La DOETH ou la déclaration obligatoire d’emploi des travailleurs handicapés regroupe l’ensemble des informations concernant les actions menées par une entreprise en faveur de l’insertion des personnes handicapées. Sur la base de cette déclaration sera calculée l’éventuelle contribution à l’Agefiph (l’association de gestion du fonds pour l’insertion professionnelle des personnes handicapées) due par l’employeur.

Cette déclaration s’impose à toutes les entreprises d’au moins 20 salariés. Celles-ci doivent embaucher des personnes handicapées à hauteur de 6 % de leur effectif. Les nouvelles entreprises ou celles qui viennent d’atteindre le seuil de 20 salariés disposent de trois ans pour se mettre en conformité avec l’obligation d’emploi de personnes handicapées. Cependant, elles doivent remplir chaque année la DOETH.

Pour mémoire, pour le calcul de l’effectif de l’entreprise il faut prendre en compte le nombre de salariés en CDI à la date d’envoi de la déclaration. Les autres salariés (CDD, intérimaires etc.) sont pris en compte au prorata de leur temps de présence dans l’entreprise pendant l’année écoulée. Et cela même s’il ne sont plus présents au moment du dépôt de la déclaration.
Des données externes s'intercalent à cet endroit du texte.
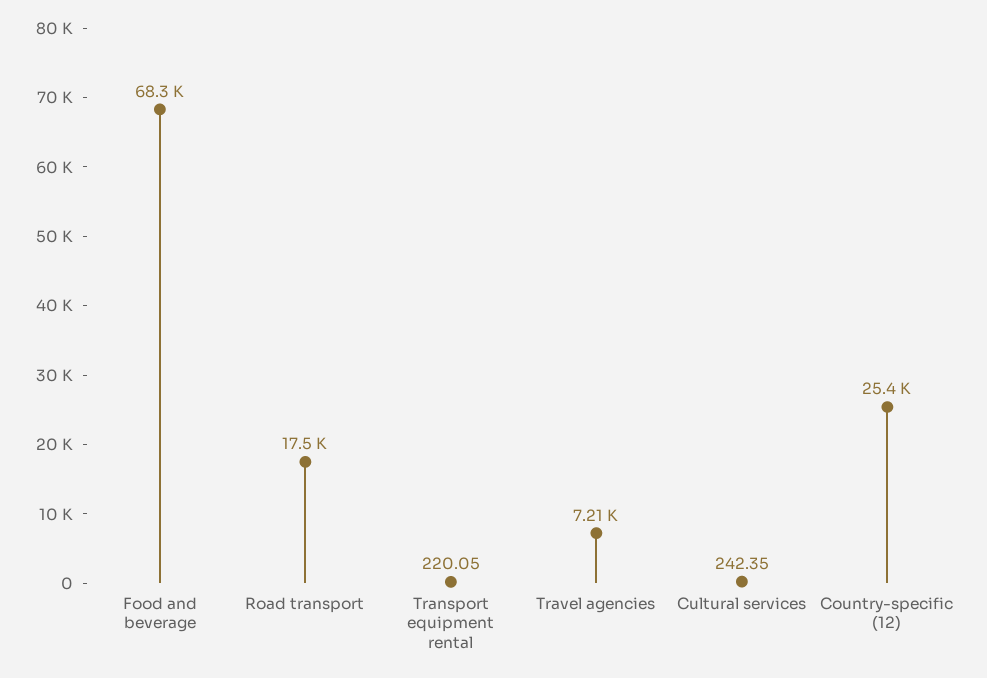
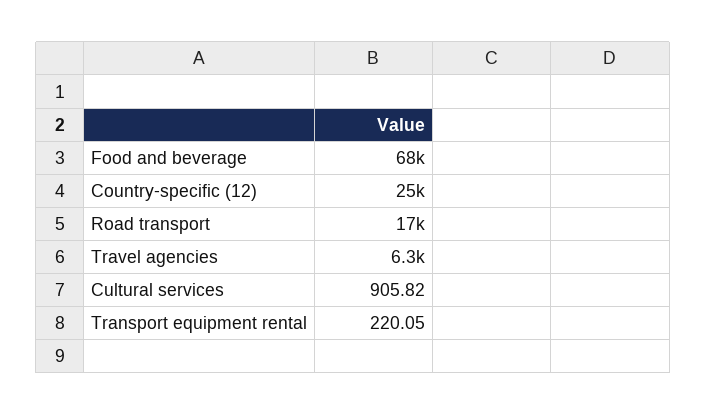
  {
    "Food and beverage": 68300,
    "Road transport": 17500,
    "Transport equipment rental": 220.05,
-   "Travel agencies": 7210,
+   "Travel agencies": 6300,
-   "Cultural services": 242.35,
+   "Cultural services": 905.82,
    "Country-specific (12)": 25400
  }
La DOETH doit contenir les informations suivantes :

  • l’effectif de l’entreprise;
  • le nombre de personnes handicapée recrutées;
  • le nombre de contrats conclus avec une structure adaptée (contrats de sous-traitance, fourniture ou prestations de services) ou avec un travailleur indépendant handicapé);
  • la mise ne place d’un accord collectif pour l’emploi de travailleurs handicapés conclu et agréé par la Direccte.
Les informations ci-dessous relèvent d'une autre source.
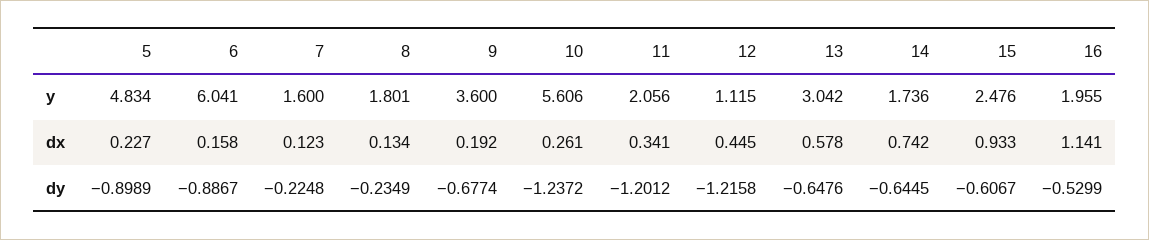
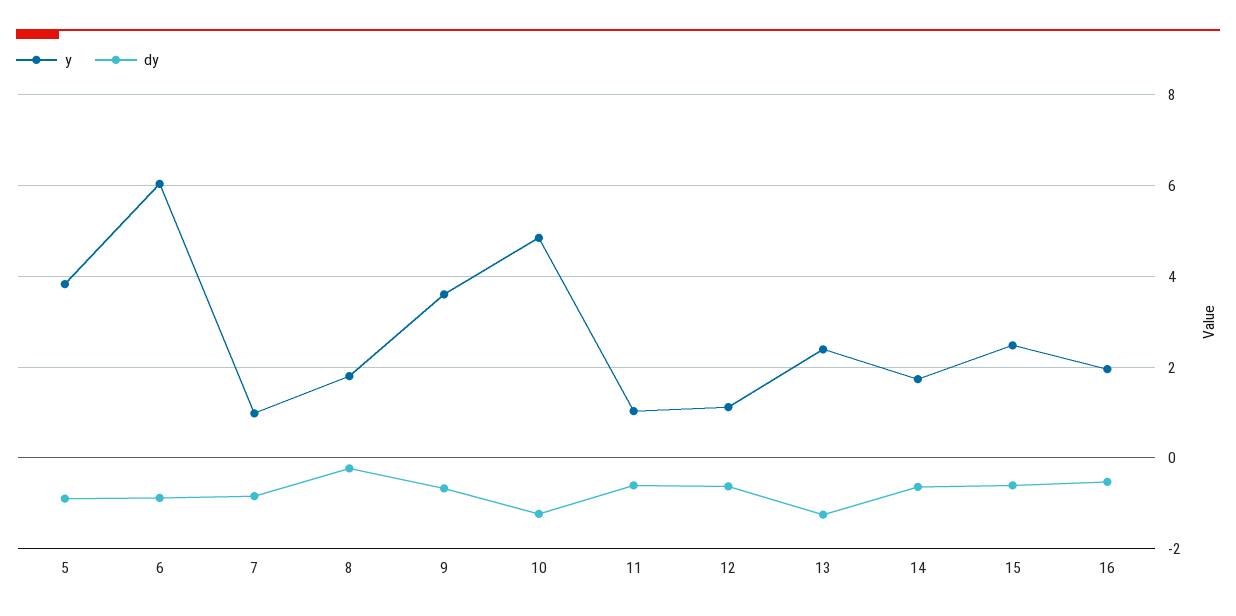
  {
    "y": {
-     "5": 4.834,
+     "5": 3.8,
      "6": 6.041,
-     "7": 1.6,
+     "7": 1,
      "8": 1.801,
      "9": 3.6,
-     "10": 5.606,
+     "10": 4.8,
-     "11": 2.056,
+     "11": 1,
      "12": 1.115,
-     "13": 3.042,
+     "13": 2.4,
      "14": 1.736,
      "15": 2.476,
      "16": 1.955
    },
-   "dx": {
-     "5": 0.227,
-     "6": 0.158,
-     "7": 0.123,
-     "8": 0.134,
-     "9": 0.192,
-     "10": 0.261,
-     "11": 0.341,
-     "12": 0.445,
-     "13": 0.578,
-     "14": 0.742,
-     "15": 0.933,
-     "16": 1.141
-   },
    "dy": {
      "5": -0.8989,
      "6": -0.8867,
-     "7": -0.2248,
+     "7": -0.8,
      "8": -0.2349,
      "9": -0.6774,
      "10": -1.2372,
-     "11": -1.2012,
+     "11": -0.6,
-     "12": -1.2158,
+     "12": -0.6,
-     "13": -0.6476,
+     "13": -1.2,
      "14": -0.6445,
      "15": -0.6067,
      "16": -0.5299
    }
  }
La déclaration est à envoyer en format papier ou en ligne avant le 1er mas de chaque année. Les pièces justificatives ne doivent plus être envoyées mais conservées pendant 5 ans en cas d’un éventuel contrôle de la Dirrecte ou de l’Agefiph.
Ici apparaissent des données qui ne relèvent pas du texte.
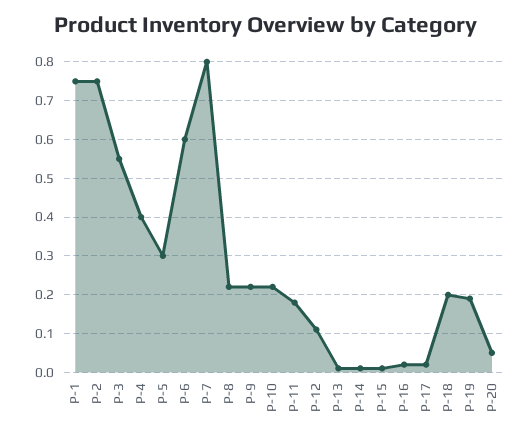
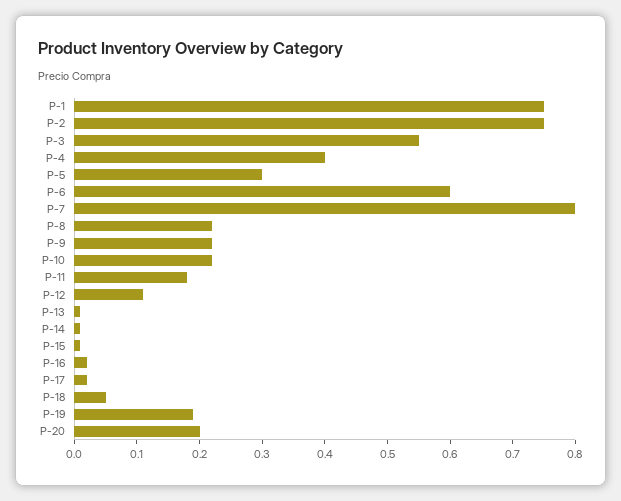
  {
    "P-1": 0.75,
    "P-2": 0.75,
    "P-3": 0.55,
    "P-4": 0.4,
    "P-5": 0.3,
    "P-6": 0.6,
    "P-7": 0.8,
    "P-8": 0.2,
    "P-9": 0.2,
    "P-10": 0.2,
    "P-11": 0.2,
    "P-12": 0.1,
    "P-13": 0,
    "P-14": 0,
    "P-15": 0,
    "P-16": 0,
    "P-17": 0,
-   "P-18": 0.2,
+   "P-18": 0.05,
    "P-19": 0.2,
-   "P-20": 0.05
+   "P-20": 0.2
  }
Pour une entreprise multi-établissements chacun d’entre eux doit fournir une déclaration séparée, dès lors qu’il dispose de l’autonomie de gestion par rapport au siège social, notamment pour tout ce qui est la gestion du personnel.

Les entreprises ne replissant pas cette obligation (ou la remplissant partiellement) s’exposent à des pénalités qui peuvent atteindre 1 500 fois le SMIC horaire, majoré de 25 % par salarié manquant.